Will Border Patrol finally stop destroying migrants' belongings? Here's what we know. 

We released a report detailing how CBP was unlawfully confiscating and discarding migrants' belongings. Since then, 31 members of Congress and more than 1000 supporters joined us in urging them to stop — but our work isn’t over until we see actionable policy change.  

27 House members and four U.S. Senators sent an open letter to Troy Miller, the Acting Commissioner of U.S. Customs and Border Protection (CBP) last week, calling on the agency to finally address a longstanding practice of the U.S. Border Patrol: needlessly stripping migrants of their most essential and cherished personal belongings. Whether these are religious items, vital medications, important legal documents, or practical items that people need to get by, confiscations have harmed people already facing unfathomable precarity and vulnerability. It is well past time for CBP to adopt stronger policies to ensure that migrants are afforded the respect they deserve at minimum, that should include being able to keep their belongings. 

Congress’s letter comes on the heels of a scathing report from the Government Accountability Office (GAO), released in May, which found radical inconsistencies across Border Patrol stations in how migrants’ personal property is handled. The report confirmed what we and other advocates have been witnessing for years that Border Patrol routinely forces migrants to discard all but a meager subset of their belongings, with some stations forcing people to keep nothing more than what can fit into a small plastic pouch.  

Back in February, we and several organizational partners published a separate report that shed light on the scale of this issue and the kinds of items migrants have been forced to discard. These include religious items and garb such as bibles, turbans, hijabs, and rosaries; important legal documents such as birth certificates, passports, and national identification cards; items of practical significance like cellphones, money, and clothing; and irreplaceable items of sentimental value. 

READ NOW: FROM HOPE TO HEARTBREAK 

On of the most troubling patterns discovered was Border Patrol’s confiscation of and failure to replace peoples’ medications and medical devices. Since 2022, advocates assisting migrants in the Phoenix metropolitan area have documented well over 1,200 cases where migrants’ medicine was confiscated and not replaced. In multiple cases, this lapse in medical regimens required people including young children to seek emergency medical care. 

Since we went public with our findings and began briefing members of Congress on this issue, public pressure has been growing.  

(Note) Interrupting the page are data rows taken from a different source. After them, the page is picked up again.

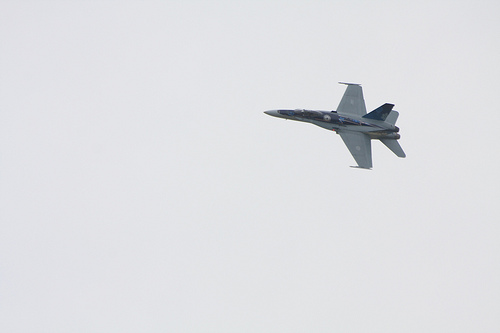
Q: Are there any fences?
A: No, there are no fences.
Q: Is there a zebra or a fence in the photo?
A: No, there are no fences or zebras.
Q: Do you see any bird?
A: No, there are no birds.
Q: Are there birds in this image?
A: No, there are no birds.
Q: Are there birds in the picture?
A: No, there are no birds.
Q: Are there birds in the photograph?
A: No, there are no birds.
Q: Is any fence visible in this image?
A: No, there are no fences.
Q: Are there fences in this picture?
A: No, there are no fences.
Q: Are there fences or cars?
A: No, there are no fences or cars.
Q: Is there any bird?
A: No, there are no birds.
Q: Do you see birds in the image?
A: No, there are no birds.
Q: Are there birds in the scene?
A: No, there are no birds.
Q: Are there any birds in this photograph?
A: No, there are no birds.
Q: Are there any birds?
A: No, there are no birds.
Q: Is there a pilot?
A: No, there are no pilots.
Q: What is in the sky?
A: The aircraft is in the sky.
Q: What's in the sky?
A: The aircraft is in the sky.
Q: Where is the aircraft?
A: The aircraft is in the sky.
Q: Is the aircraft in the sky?
A: Yes, the aircraft is in the sky.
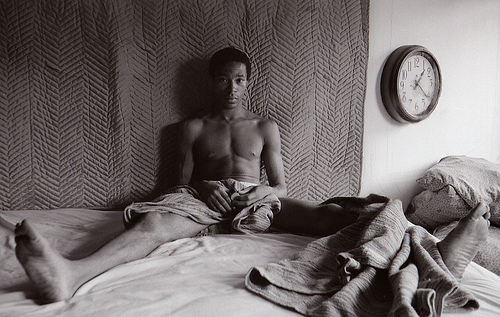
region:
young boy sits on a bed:
[144, 29, 295, 178]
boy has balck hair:
[146, 27, 308, 215]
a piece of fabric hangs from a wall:
[10, 3, 362, 191]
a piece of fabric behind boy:
[7, 4, 358, 201]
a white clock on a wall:
[380, 39, 450, 133]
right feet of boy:
[8, 211, 90, 316]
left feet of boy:
[431, 191, 496, 290]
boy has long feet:
[10, 36, 498, 316]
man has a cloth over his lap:
[134, 36, 316, 245]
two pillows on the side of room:
[380, 142, 495, 233]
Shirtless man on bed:
[30, 36, 310, 286]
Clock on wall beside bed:
[378, 35, 441, 127]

What’s more, CBP has finally publicly committed to developing new policy guidance, and mechanisms to monitor its implementation within Border Patrol in response to GAO’s report.    

These are promising developments, but continued pressure on CBP is essential to ensure the agency follows through with policy reforms that are all-encompassing. While the confiscation of and failure to replace migrants’ medications is perhaps the most dangerous aspect of property confiscation at the border, numerous conversations with CBP policymakers have shown it to be the one they are least willing to address.  

The agency has said it cannot allow migrants to keep medications if medical contracts are unable to quickly identify them, but also that Border Patrol lacks sufficient stockpiles to always replace the medications it confiscates. This results in people entering Border Patrol custody being stripped of their ability to manage complex chronic conditions like HIV, seizure disorders, diabetes, and high blood pressure. To the extent those people can quickly find and obtain replacement medications after leaving custody, they and local healthcare systems bear the financial cost. 

With Congressional attention on this and the agency's willingness to make policy changes, now is the time to finally put an end to these abusive and inhumane confiscations.